Nat
It was a common misconception in the intelligence community, even among the ranks of SHIELD, that the Black Widow didn’t know how to love. That she was just a cold-hearted killer with no emotions except for satisfaction at completing a mission. Natasha Romanov certainly didn’t have a cold-heart, and she had experienced many types of love in her life.
She barely remembered her life before the Red Room, but she knows with certainty that Natalia Romanova had been loved at one point in her life. It was there in the red hair she remembers falling in a curtain from a smiling face above her. It was the faint lullabies she could barely pull from the darkest corners of her mind.
Natalie Sherman had known love too. Maybe not from the people pretending to be her parents, but from Helen, her younger sister, she knew unconditional love and adoration. And she loved Helen, Yelena, unconditionally in return. She learned how to be a sister in Ohio and she never stopped wanting to be that again.
To Natasha Romanoff, the love of a parent and the love of a sibling are familiar. Sure, now she remembers the parents, and now she has more siblings, but she’s still had that love before. Romantic love, though, she’s only felt that for one person. Her Masha.
Maria, who had instantly backed her older brother when he vouched for Natasha’s innocence. Maria, who was Natasha’s first friend. Masha, who loved so deeply, even when she couldn’t show it in public. It was there in the way that she made sure Natasha always had her favorite drink, hot cocoa, waiting on her desk on cold days. It was there in Maria getting a second desk chair in her office, so Natasha could work alongside her when the glares and stares from other SHIELD agents got to be too much. It was there in the way Masha called her “Talia” in private, in that sweet way she did. Masha, who shared her family, her parents, her brother, her sisters, with Natasha so freely. And, most of all, it was the way that Masha had been by her side when Natasha took down the Red Room, when she had to learn Yelena all over again, when Alexei was sent back to jail, screaming at his ‘daughters’ the whole way.
They had been dating for almost three years, and Nat knew that Maria would never propose to her. Not because she didn’t want to but because Maria knew Nat got nervous when she wasn’t in control of the course of her life. Natasha wanted to pull out all the stops for her Masha, wanted to make the proposal the most memorable that it could be. But she knew Maria wasn’t like that. Maria was a private person, her love language was acts of service, which were always thoughtful, but never showy. She hated drawing what she called ‘unwarranted attention’, meaning any attention outside of what she needed to as a high-ranking SHIELD agent. No, Maria would hate a big, showy proposal.
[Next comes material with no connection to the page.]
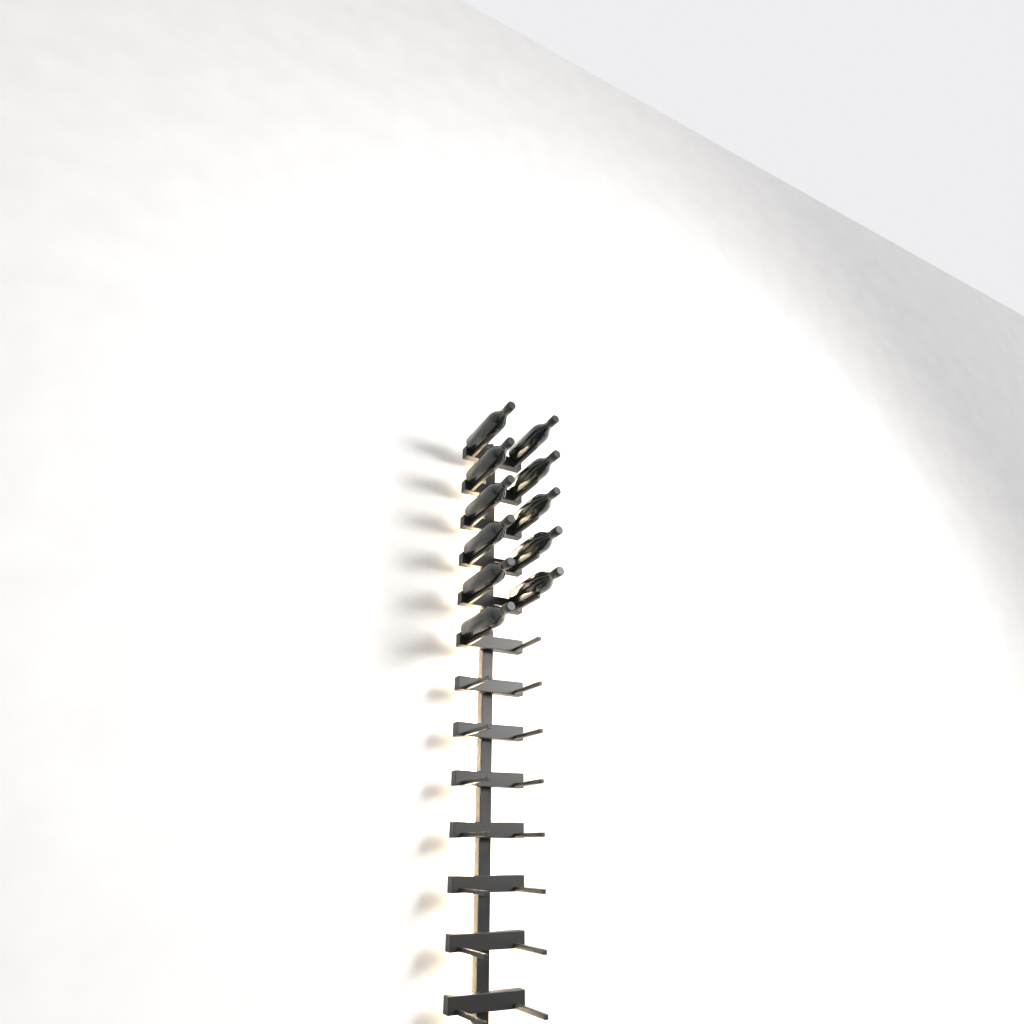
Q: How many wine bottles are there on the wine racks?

Instead, Natasha proposed privately, in her and Masha’s apartment. They had been watching a rom-com together, one of their guilty pleasures. They always sat on their well loved couch, each wrapped in their own blanket (because they were both blanket hogs), laughing at and making fun of the predictable plots. Natasha had purposely picked one she knew had a proposal scene in it, and when the on-screen proposal happened, so did their real one. Masha had laughed so hard, and Natasha’s heart had soared at the thought that she had caused that sound.
Maria’s family had been so happy. Her parents had both known that it was going to happen, because Natasha had asked for their blessing. They had given it enthusiastically. Maria’s siblings had been just as thrilled. Clint had laughed about being even more outnumbered by sisters, to which all four of them jumped on him and pummeled him with pillows. As Natasha sat in the living room of her fiance’s parents’ house, surrounded by most of the people that she loved and that loved her in return, she thought about how many minds would be blown if they could see her now, and she laughed.